• _TASK REQUIREMENTS_:
Return, exactly, the line that contains "### Service naming and DNS resolution" together with all lines after it to the end of the entries, and no further lines.

---- MATERIAL PROVIDED

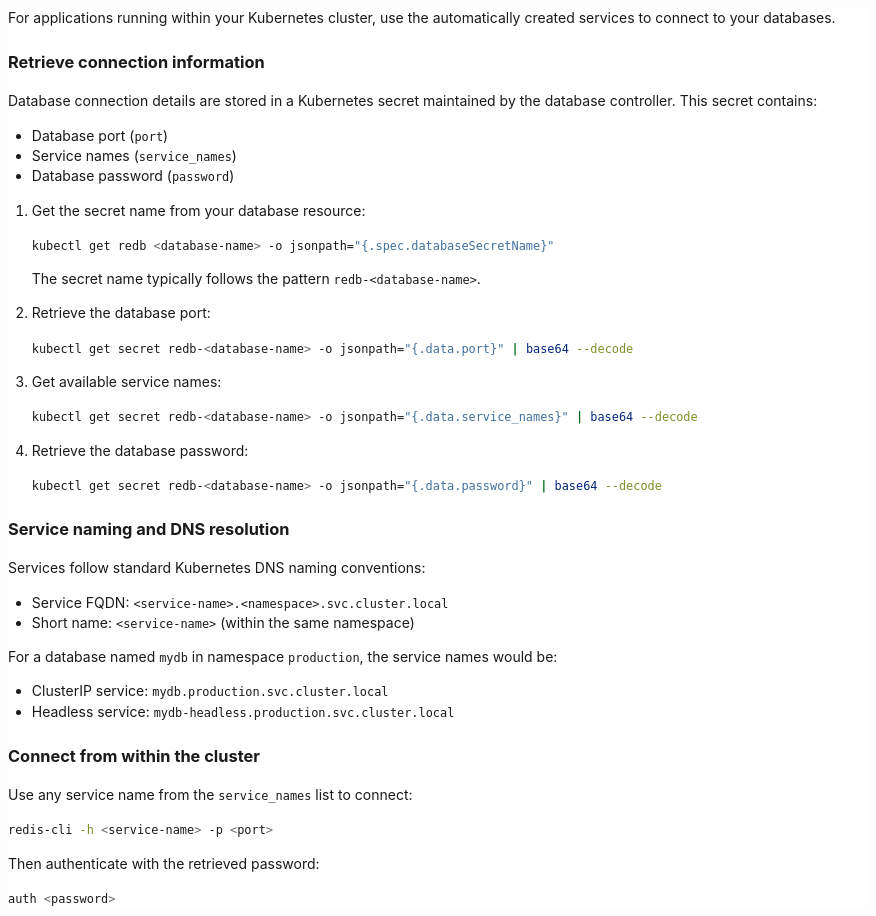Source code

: For applications running within your Kubernetes cluster, use the automatically created services to connect to your databases.

### Retrieve connection information

Database connection details are stored in a Kubernetes secret maintained by the database controller. This secret contains:

- Database port (`port`)
- Service names (`service_names`) 
- Database password (`password`)

1. Get the secret name from your database resource:

   ```sh
   kubectl get redb <database-name> -o jsonpath="{.spec.databaseSecretName}"
   ```

   The secret name typically follows the pattern `redb-<database-name>`.

2. Retrieve the database port:

   ```sh
   kubectl get secret redb-<database-name> -o jsonpath="{.data.port}" | base64 --decode
   ```

3. Get available service names:

   ```sh
   kubectl get secret redb-<database-name> -o jsonpath="{.data.service_names}" | base64 --decode
   ```

4. Retrieve the database password:

   ```sh
   kubectl get secret redb-<database-name> -o jsonpath="{.data.password}" | base64 --decode
   ```

### Service naming and DNS resolution

Services follow standard Kubernetes DNS naming conventions:

- Service FQDN: `<service-name>.<namespace>.svc.cluster.local`
- Short name: `<service-name>` (within the same namespace)

For a database named `mydb` in namespace `production`, the service names would be:
- ClusterIP service: `mydb.production.svc.cluster.local`
- Headless service: `mydb-headless.production.svc.cluster.local`

### Connect from within the cluster

Use any service name from the `service_names` list to connect:

```sh
redis-cli -h <service-name> -p <port>
```

Then authenticate with the retrieved password:

```sh
auth <password>
```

--------

• _SOLUTION FOR THIS PROBLEM_:
### Service naming and DNS resolution

Services follow standard Kubernetes DNS naming conventions:

- Service FQDN: `<service-name>.<namespace>.svc.cluster.local`
- Short name: `<service-name>` (within the same namespace)

For a database named `mydb` in namespace `production`, the service names would be:
- ClusterIP service: `mydb.production.svc.cluster.local`
- Headless service: `mydb-headless.production.svc.cluster.local`

### Connect from within the cluster

Use any service name from the `service_names` list to connect:

```sh
redis-cli -h <service-name> -p <port>
```

Then authenticate with the retrieved password:

```sh
auth <password>
```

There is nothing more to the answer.